Lehigh Gorge State Park, PA Ken Hotopp

Land snail shells, for those species that have them, are made mostly of calcium carbonate with a protein outer coating. Many kinds of wildlife obtain the nutrient calcium by consuming live land snails or their empty shells.

Calcium plays a variety of roles in the body of land snails and slugs, including parts in fluid regulation, cell wall function, muscle contraction, and egg laying, and of course, the shelled animals use a large amount of calcium in forming their shell structure. The shell-building organ, the mantle, develops a pH gradient to create a small electric current to move calcium ions into place. A few slugs such as the non-native Limax maximus have a small, vestigial shell that can be found within the mantle.

Land snails obtain calcium from their environment in a variety of ways, depending upon their autecology. They eat live and decaying leaves and wood, fungi and algae on wood and rocks, sap, animal scats and carcasses, nematodes, and other snails. They can be found rasping old or occupied snails’ shells, bones and antlers, rock particles or larger stones and outcrops, and the soil that they regularly consume contains calcium. In captivity they consume lime and paper. Land snails also absorb calcium directly through the sole of their foot (Kado, 1960).

Calcium availability in forest environments generally is positively correlated with the number and species richness of land snails (Burch, 1955; Hotopp, 2002), and this is also the case in Pennsylvania forests (Hotopp, unpublished data). However, note that at the greatest levels of site calcium, snail numbers may actually be slightly reduced (Valovirta, 1968). Acid precipitation can reduce the amount of calcium in forest soils, and this in turn can depress snail numbers as much as 80% on sensitive sites (Wäreborn, 1992). Conversely, land snail numbers respond positively to the addition of calcium (Johannessen and Solhøy, 2001).

Calcium in forest soils can come from below, from the breakdown of bedrock and other parent material that contains calcium, but it also comes from above, in the form of plant debris, though plants have also obtained their calcium from soil and rock via roots. Plants use calcium in nutrient and water translocation, cell division and cell walls. The amount of calcium in tree leaves and other litter varies, so forest species composition influences soil calcium (Boettcher and Kalisz, 1990; Vesterdahl and Rauland-Rasmussen, 1998).

Soil profiles may exhibit declining or increasing calcium with depth, depending upon the calcium content of bedrock and leaf litter. For our purposes the important issue is the amount of calcium available to land snails at the upper soil horizons where they live, generally the O and A1 horizons. Soil horizon effects may also be interrupted, by calcium-rich limestone outcrops or limestone scree that can make large quantities of this nutrient available to land snails (and other animals). Or by decaying logs of certain species such as sugar maple (Acer saccharum) that appear to support large numbers of snails.

Although calcium-rich areas have many species, an interesting variety of land snails also exist on calcium-poor sites. Some shelled snail species persist on poor sites in refuge habitats such as deep leaf litter, logs, or around springs. Some shelled snail species appear to be specially-adapted to gleaning calcium from their surroundings through behavior, such as rasping old snail shells, or physiology. The button snails, Mesomphix spp., are an example of one genus that is common in the leaf litter of Pennsylvania’s relatively calcium-poor oak forests as well as rich woods.

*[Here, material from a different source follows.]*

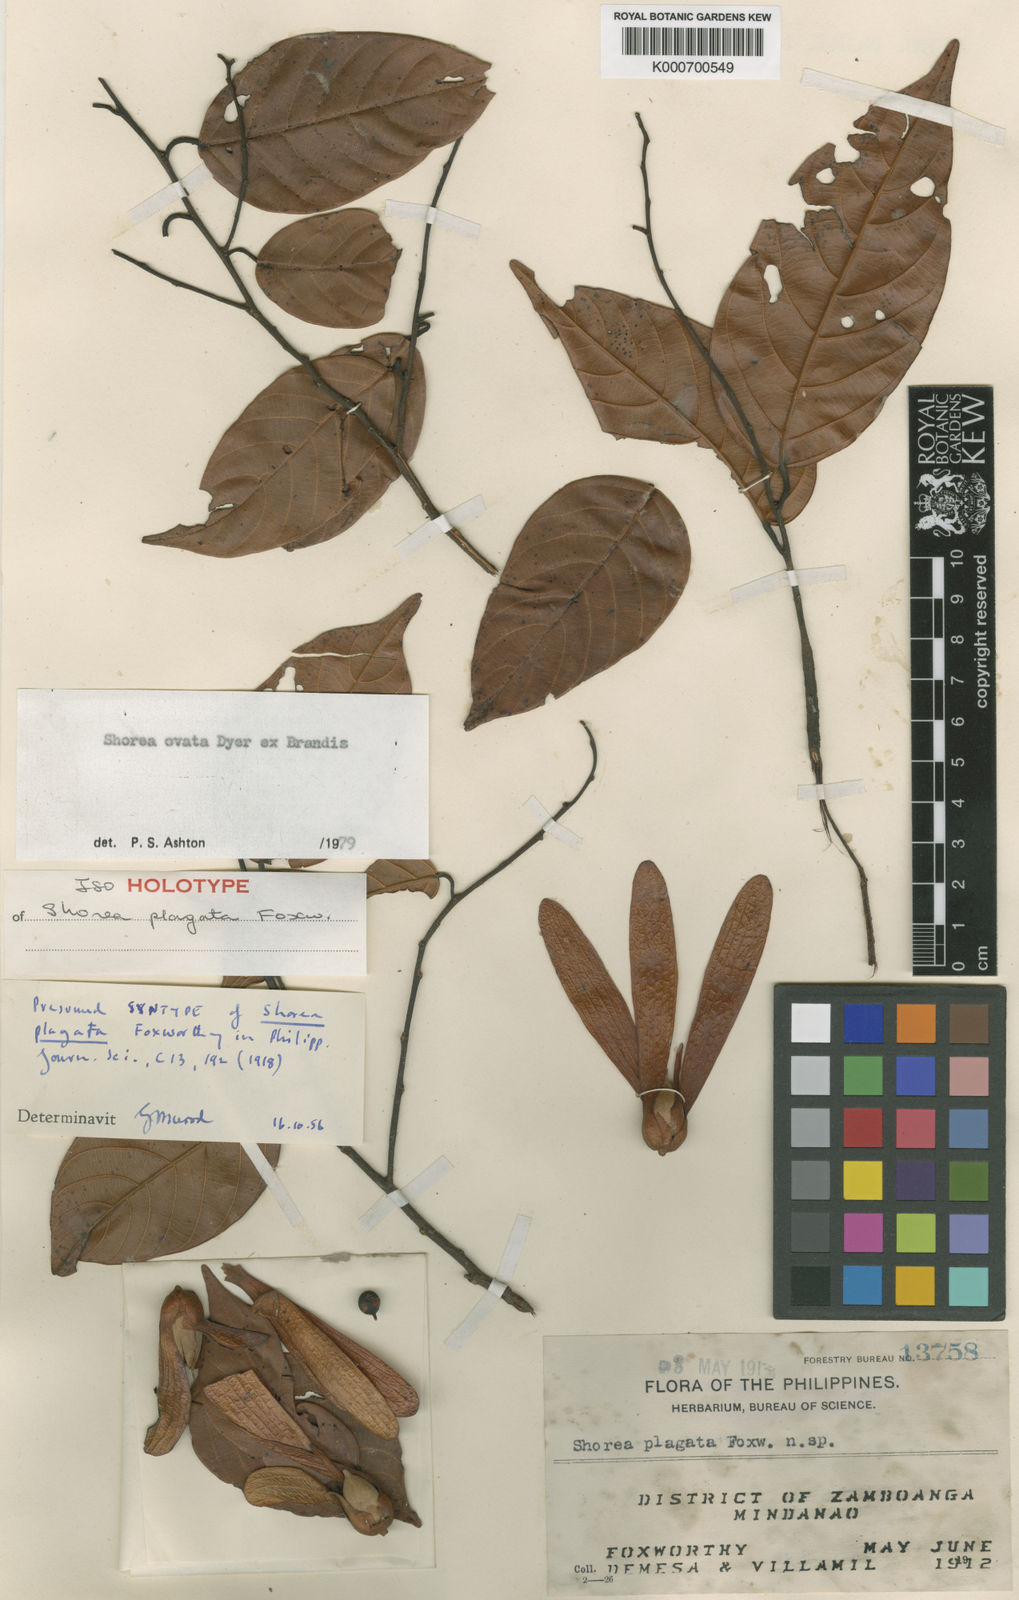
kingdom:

Moving up the “food chain,” a variety of animals eat land snails. While there are a number of invertebrate predators of snails, such as beetles and fly larvae, the animals that consume the calcium-rich shell are mainly vertebrates. Circumstantially, these animals would appear to be those with a higher demand for calcium to build bone.

Snails are eaten by herptiles including turtles and salamanders; by mammals including shrews, mice, squirrels, and deer (probably accidentally); and by birds including thrushes, ruffed grouse and wild turkey (Martin et al., 1951). Snail availability may be critical to calcium provisioning for some of these animals. Changes in snail numbers can have ripple effects through an ecosystem, as demonstrated for the great tit (Parus major) in the Netherlands (Graveland, 1996; Graveland et al. 1994). There, reduction in soil calcium due to acid rain resulted in fewer snails, which caused eggshell thinning and reduced reproductive success for the birds. In North America, Hames et al. (2002) have found a correlation between acid rain and reduced numbers of wood thrush (Hylocichla mustelina), and are asking whether this is linked to reduced snail numbers.

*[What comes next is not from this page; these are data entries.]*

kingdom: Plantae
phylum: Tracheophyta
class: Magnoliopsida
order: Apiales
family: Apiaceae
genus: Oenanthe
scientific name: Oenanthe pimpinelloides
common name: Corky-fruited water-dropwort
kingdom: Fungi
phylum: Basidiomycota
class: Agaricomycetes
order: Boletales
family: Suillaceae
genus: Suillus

However, the picture may not be that simple. Recent work suggests that forest soils in Northeastern North America may become more acid as stands age, overriding the influence of acid rain by a wide margin (Hamburg, et al. 2003). In Sweden a study of clearcutting in boreal forest found a long-term increase in calcium and the number of most land snails (Ström, 2004), despite an initial decline. An important outstanding question about soil calcium and forest age is the relative importance of tree species composition shifts with cutting. Other questions can be asked about how stands older than typical timber rotations behave, and how natural disturbances such as fire and windthrow influence soil chemistry and land snails.